Form is not Formula

Many writers fight against anything that resembles form in writing, but form can be a good thing. T.S. Eliot said, “When forced to work within a strict framework, the imagination is taxed to its utmost — and will produce its richest ideas. Given total freedom, the work is likely to sprawl.”

To keep a work from sprawling, to give it a feeling of inexorability, everything in a novel needs to be related to everything else in the novel. If it is a love story, the theme needs to be related to love, the inner conflicts need to be related to love, the setting and the imagery should add to the tone of a love story. Murder, mayhem, and mystery are all acceptable elements of a love story, but they need to relate to the love story. Do they bring the lovers together? Or do they tear them apart?

The form of a love story demands the meeting of two would-be lovers who are worthy of being loved, something that throws them together and keeps them together while they are trying to overcome physical or emotional obstacles to their happiness, a bleak moment when it seems as if they will never make it, an interesting twist or a final crisis to delay the ending a bit more, and then a fitting and satisfying ending.

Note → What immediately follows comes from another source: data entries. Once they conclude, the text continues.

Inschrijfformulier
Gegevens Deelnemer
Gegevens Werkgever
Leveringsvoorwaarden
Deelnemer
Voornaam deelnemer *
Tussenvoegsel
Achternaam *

In category romance, more than any other genre, there are extensive forms to follow depending on the publisher, and those publishers explain exactly what they want. For example, Harlequin has a new imprint called Next which is designed for women over forty who want to know what comes next in their lives. The readers of these stories have already experienced first love, perhaps been married, maybe have grown children, so they have different goals and dreams than women in their twenties and thirties. And writers of these stories have new forms to follow.

But form is not formula. Form helps focus a story, and within any form are an infinite number of variables. The freshness and originality of the story depends upon the writer and the writer’s choices.

Writing is all about the choices a writer makes, and the more specific those choices are, the more the work will burst out in vivid color. At the very least, form helps determine the initial choices necessary when beginning to write a novel. Form is like the viewfinder on a camera. Only certain objects are visible through the viewfinder, yet while looking at what those objects, we get an impression of the entire environment. That, in the end, is what writing is: showing an entire world by the specific characters we create, the objects we choose to describe, the story we choose to tell no matter what its form.